Stewart Blog Article

Existing Home Sales June 2020 -- Extraordinarily Nimble in a Catastrophic Economy

Published on: August 04, 2020


Given the record 32.9 percent plunge in U.S. GDP in Q2 2020 (advanced estimate), June 2020 existing home sales levels could be described as unexpectedly resilient, down just 11.3 percent year-over-year on a seasonally adjusted annualized rate (SAAR) according to the National Association of Realtors® (NAR). That descriptor rises to extraordinary when viewing the year-over-year decline of just 3.4 percent based on analyzing the raw (not seasonally adjusted) total monthly sales, which dipped from 528,000 in June 2019 to 510,000 in June 2020. Sales were off just 7.9 percent in the first six-months of 2020 when compared to the same period a year earlier.

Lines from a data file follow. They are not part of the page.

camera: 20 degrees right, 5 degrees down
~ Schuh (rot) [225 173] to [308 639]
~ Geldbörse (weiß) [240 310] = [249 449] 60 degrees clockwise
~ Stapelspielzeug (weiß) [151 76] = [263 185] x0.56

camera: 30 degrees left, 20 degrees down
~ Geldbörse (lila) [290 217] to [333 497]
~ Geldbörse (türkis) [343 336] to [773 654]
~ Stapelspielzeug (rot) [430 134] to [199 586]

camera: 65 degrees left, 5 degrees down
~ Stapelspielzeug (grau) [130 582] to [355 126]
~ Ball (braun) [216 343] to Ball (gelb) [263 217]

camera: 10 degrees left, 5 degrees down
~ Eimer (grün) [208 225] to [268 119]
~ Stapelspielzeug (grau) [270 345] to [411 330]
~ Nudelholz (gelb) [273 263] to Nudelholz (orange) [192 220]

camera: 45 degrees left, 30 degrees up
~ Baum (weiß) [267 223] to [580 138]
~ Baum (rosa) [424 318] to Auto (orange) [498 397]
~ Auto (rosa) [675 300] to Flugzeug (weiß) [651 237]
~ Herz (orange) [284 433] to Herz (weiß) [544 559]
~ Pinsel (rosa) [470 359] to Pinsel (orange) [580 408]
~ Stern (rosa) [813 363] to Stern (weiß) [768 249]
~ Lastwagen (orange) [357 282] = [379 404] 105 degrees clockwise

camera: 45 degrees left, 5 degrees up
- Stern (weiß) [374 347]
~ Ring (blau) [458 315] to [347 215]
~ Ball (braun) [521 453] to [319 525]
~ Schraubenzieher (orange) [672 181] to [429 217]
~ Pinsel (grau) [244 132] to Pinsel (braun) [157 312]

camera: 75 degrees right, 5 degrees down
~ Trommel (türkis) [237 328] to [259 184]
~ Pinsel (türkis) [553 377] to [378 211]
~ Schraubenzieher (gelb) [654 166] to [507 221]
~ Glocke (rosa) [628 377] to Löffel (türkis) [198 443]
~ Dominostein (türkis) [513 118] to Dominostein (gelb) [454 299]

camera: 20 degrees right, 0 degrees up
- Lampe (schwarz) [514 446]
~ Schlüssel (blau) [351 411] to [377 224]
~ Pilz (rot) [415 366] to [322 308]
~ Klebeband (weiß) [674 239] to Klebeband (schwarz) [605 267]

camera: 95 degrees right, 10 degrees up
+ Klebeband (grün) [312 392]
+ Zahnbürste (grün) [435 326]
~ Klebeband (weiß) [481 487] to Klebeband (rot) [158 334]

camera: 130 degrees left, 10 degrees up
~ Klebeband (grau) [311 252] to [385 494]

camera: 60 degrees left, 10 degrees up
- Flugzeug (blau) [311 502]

Median prices continued an upward trajectory, hitting an all-time high of $295,300 in June 2020, up 3.5 percent year-over-year, and average price at $329,900 (also a record high) up 2.6 percent. The following graph shows sales on a SAAR basis and median prices monthly commencing January 2014.

The level of sales performance is not equal across housing types though, as seen when comparing single-family numbers to condominium and co-op sales. The first graph below shows the monthly numbers for single family houses while the second details condo and co-op sales numbers. Single family sales were off just 6.6 percent year-to-date versus an 18.4 percent plunge in condominium and co-op sales. On a year-over-year comparison for June, single family was down just 2.1 percent versus a 14.5 percent drop for condos and co-ops. While there has been an obvious downward bias in multifamily-type properties since the pandemic hit, that appears to be muting somewhat.

Other details in NAR’s press release included:

  • Median home prices have now risen 100 consecutive months on a year-over-year basis
  • Though distressed home sales are a minimal 3 percent of the total volume, that is up 50 percent from the 2 percent level recorded in June 2019
  • Available inventory of homes available for sale continues to shrink, down from 1.92 million listings on the market as of the end of June 2019 to 1.57 million this June. On a months-inventory perspective (with six-months considered normal), there was a 4.0 month supply at the end of this June compared to 4.8 months a year ago. This perpetuates the Seller’s Market perspective
  • 1st-time homebuyers acquired 1-in-3 homes sold in June (35 percent) – essentially unchanged from a year ago
  • Individual investors bought 1-in-every 9 homes sold in June 2020, almost identical to the 1-in-10 in June 2019
  • Buyers paid all-cash for 16 percent all closings

To read the entire NAR press release click

Bolstering housing sales were all-time record-low interest rates in Q2 2020, with a forecast from Fannie Mae for further 30-year mortgage rate declines into 2021, slipping to 2.8 percent average in Q3 2021.

Home sales remain dependent on jobs. There still remains a potential material bump-up in unemployment as many more businesses may fail given the cash-burn from prior stimulus payments and uncertainty of ongoing governmental aid.

Still, given the massive plunge in the total value of all goods and services produced in country in Q2, housing sales were remarkable.